In 2009, President Barack Obama reportedly called members of the Tea Party "teabaggers." It turns out that our fourth greatest president, first in so many things, may have been the first "teabagger" himself, as seen in the 1997 photograph above. Yes, that really is Barack Obama wearing a regimental coat and carrying a tricorn hat in his hand. And that flag behind him really is a Gadsden flag, with its serpent and its "Don't Tread On Me" slogan. You may want to let all of this sink in a bit, especially if you're a Tea Party-bashing progressive.
Neither Democrats nor the media have been particularly kind to the Tea Party. There is hardly space to go through all the times the Tea Party has been compared to terrorists (including by the Vice President) or fascists, or the many times it has been accused of racism by progressives in supposedly mainstream news outlets. That's a book-length story of it's own.
But given the photo above, it is certainly a good time to think back upon some of the ridicule Tea Party members were forced to endure for evoking the Revolutionary War era by their dress and choice of symbols.

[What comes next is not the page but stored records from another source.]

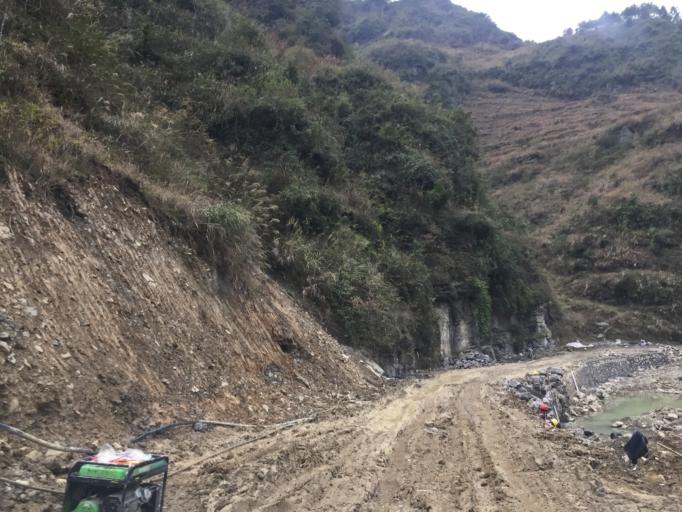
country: CN
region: Guizhou Sheng
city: Changfeng
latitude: 28.4696
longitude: 108.0809
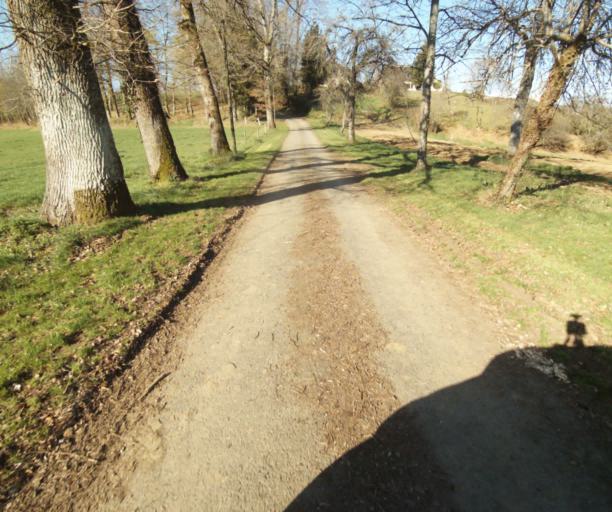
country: FR
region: Limousin
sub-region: Departement de la Correze
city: Seilhac
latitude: 45.3737
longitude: 1.7515
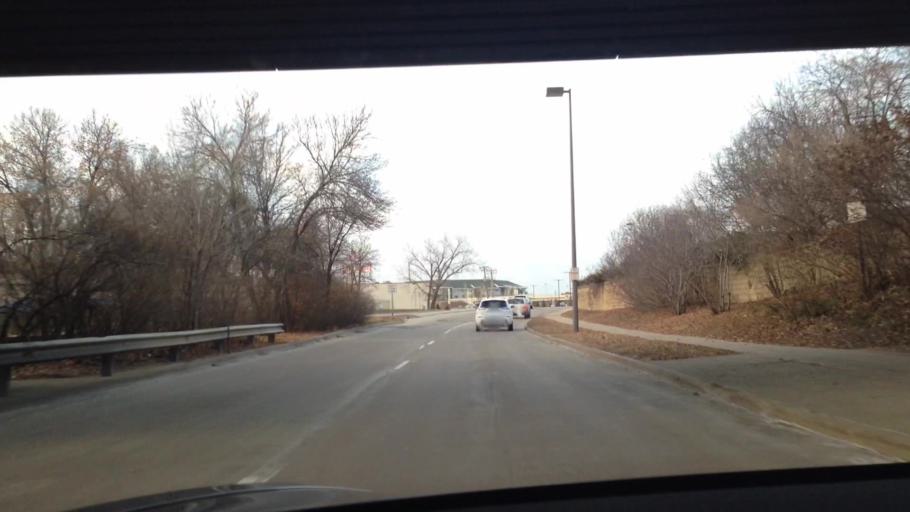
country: US
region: Minnesota
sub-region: Hennepin County
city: Saint Louis Park
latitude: 44.9343
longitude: -93.3677
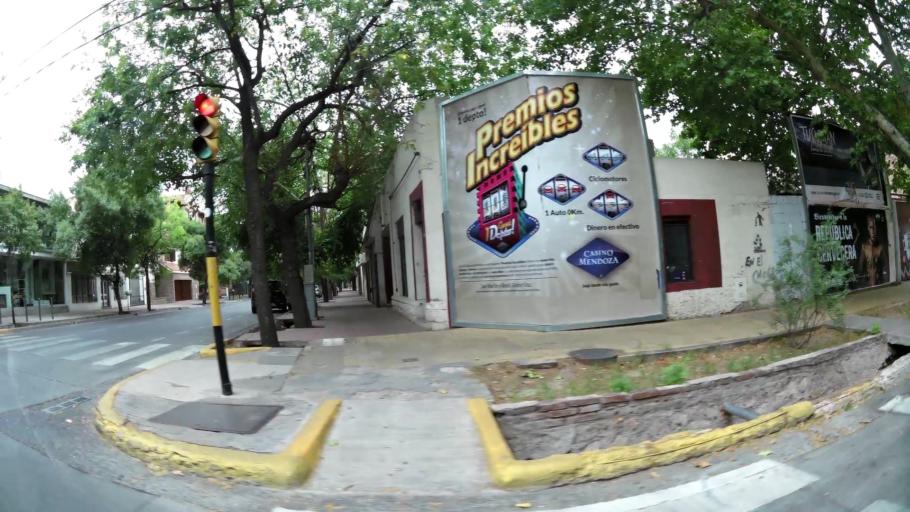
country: AR
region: Mendoza
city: Mendoza
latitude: -32.8992
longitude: -68.8417
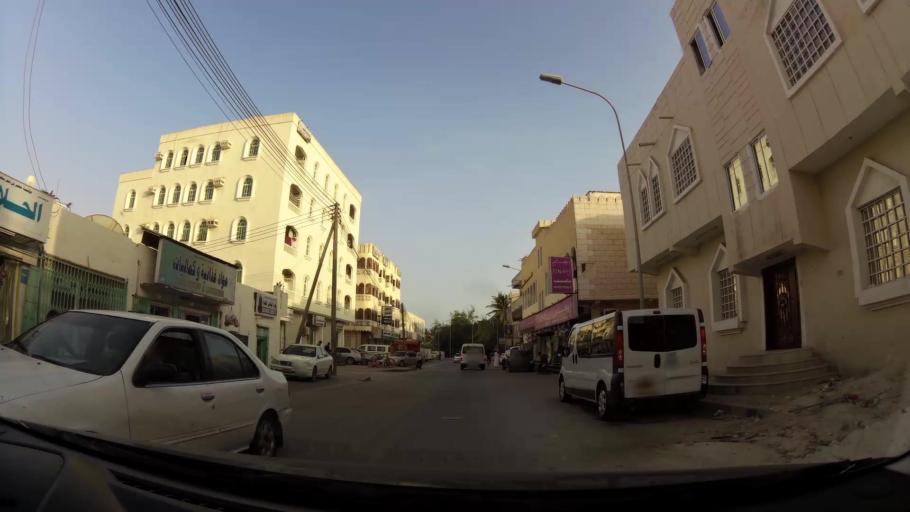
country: OM
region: Zufar
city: Salalah
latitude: 17.0135
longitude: 54.1031
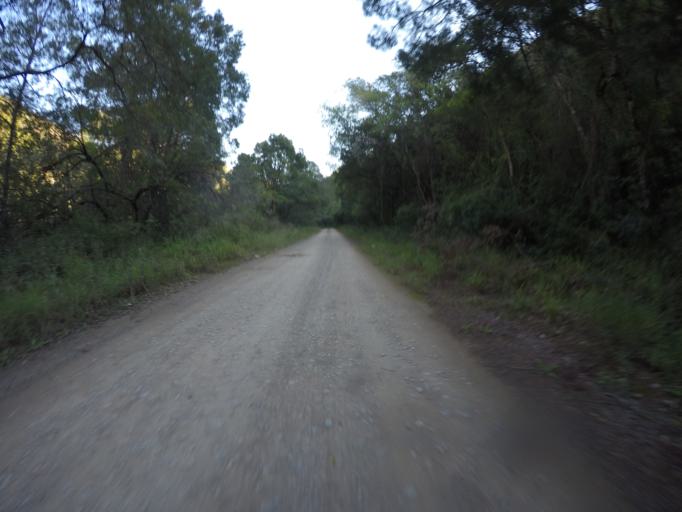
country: ZA
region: Eastern Cape
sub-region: Cacadu District Municipality
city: Kareedouw
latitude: -33.6585
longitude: 24.5316
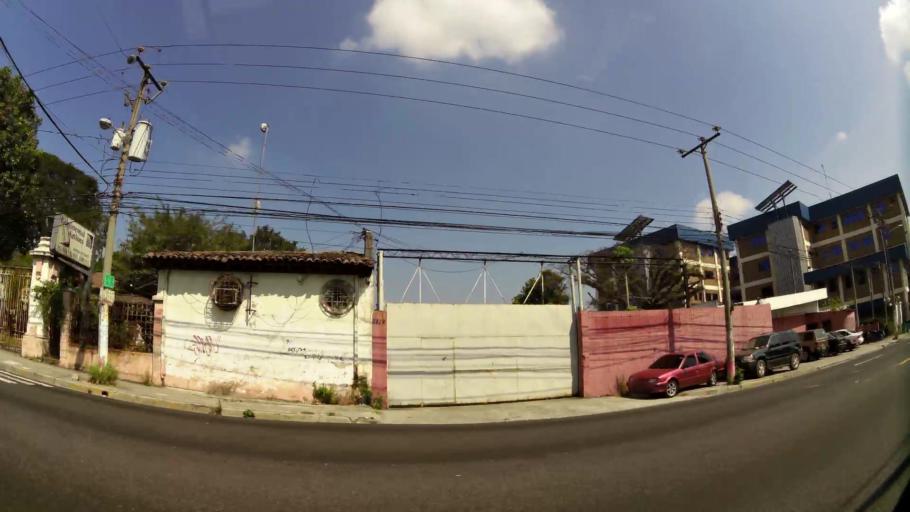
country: SV
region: San Salvador
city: San Salvador
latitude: 13.6968
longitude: -89.2202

MSNBC's Rachel Maddow was one of many who saw mockery of the "teabaggers" as the first recourse. (The word was used so often by liberals in 2009 that Oxford made it a Word of the Year finalist.) Liberal sites like Talking Points Memo presented attendees who dressed up the way Obama did above as weirdos. The ever-predictable Bill Maher got hoots from his audience when he donned his own tricorn hat (complete with dangling tea bags) to bash the Tea Party on TV.

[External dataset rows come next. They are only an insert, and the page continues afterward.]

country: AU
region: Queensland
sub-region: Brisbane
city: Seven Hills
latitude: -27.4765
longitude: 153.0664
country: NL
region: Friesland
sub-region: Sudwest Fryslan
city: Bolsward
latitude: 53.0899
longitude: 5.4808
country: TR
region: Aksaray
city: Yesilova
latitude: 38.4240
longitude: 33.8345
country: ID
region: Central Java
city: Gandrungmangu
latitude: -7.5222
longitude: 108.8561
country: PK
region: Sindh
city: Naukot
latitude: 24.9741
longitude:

President Obama blamed the "teabaggers" for his failures, according to Jonathan Alter's book The Promise: President Obama, Year One, complaining that his own 2009 stimulus "helped to create the tea-baggers and empowered that whole wing of the Republican Party to where it now controls the agenda for the Republicans." (Vice President Joe Biden is blaming them still.)
Yet in the dramatic battles over trumped up charges of Tea Party racism and extremism, Obama never mentioned his own "Tea Party" episode--and neither has anyone in the media, even as Obama's allies and friends on the left ridiculed the Tea Party for seeking to make the same symbolic connections to the country's founding.

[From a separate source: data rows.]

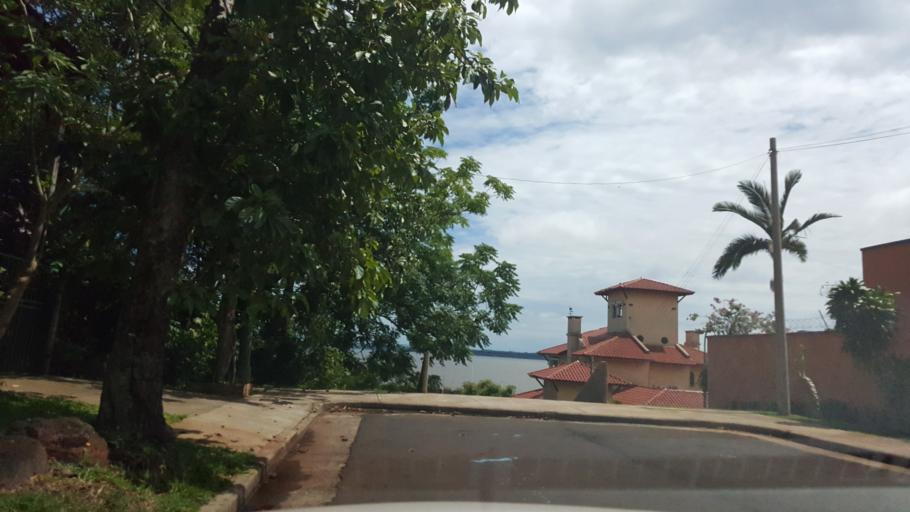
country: AR
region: Misiones
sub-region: Departamento de Capital
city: Posadas
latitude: -27.3554
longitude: -55.9121
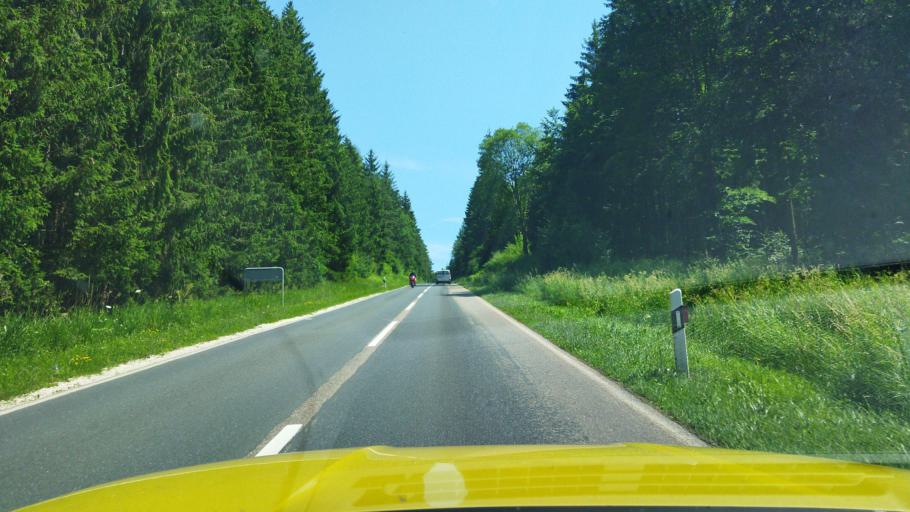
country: DE
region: Bavaria
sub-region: Lower Bavaria
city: Riedenburg
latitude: 48.9494
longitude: 11.6487
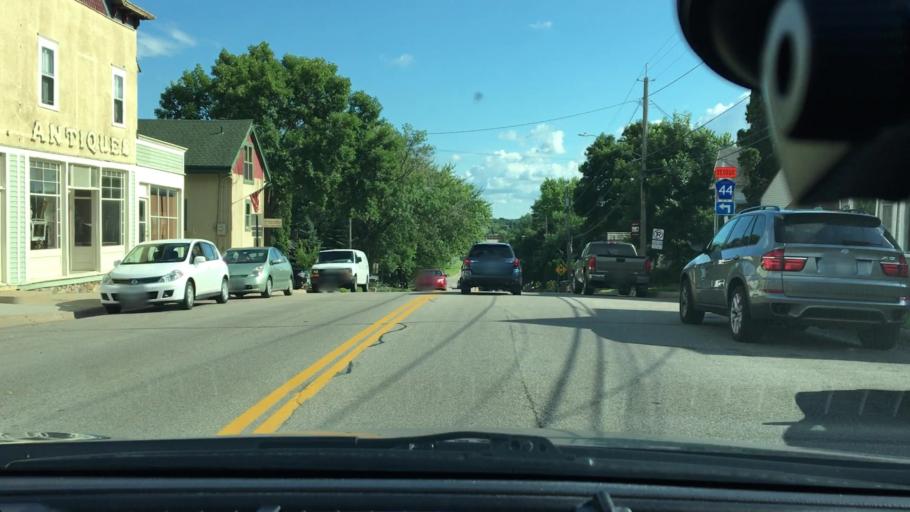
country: US
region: Minnesota
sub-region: Hennepin County
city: Saint Bonifacius
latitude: 44.9039
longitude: -93.7473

The media's failure is all the more glaring, given that the forgotten photograph has been in plain view for fifteen years. It appeared on the front page of Chicago's Hyde Park Herald on July 9th, 1997, and was taken by legendary photographer Nancy Campbell Hays. (The larger version of the image is below this article. The original, which was donated to the University of Chicago, is not yet available for public view; the image obtained by Breitbart News was very dark, and so it was lightened in Photoshop).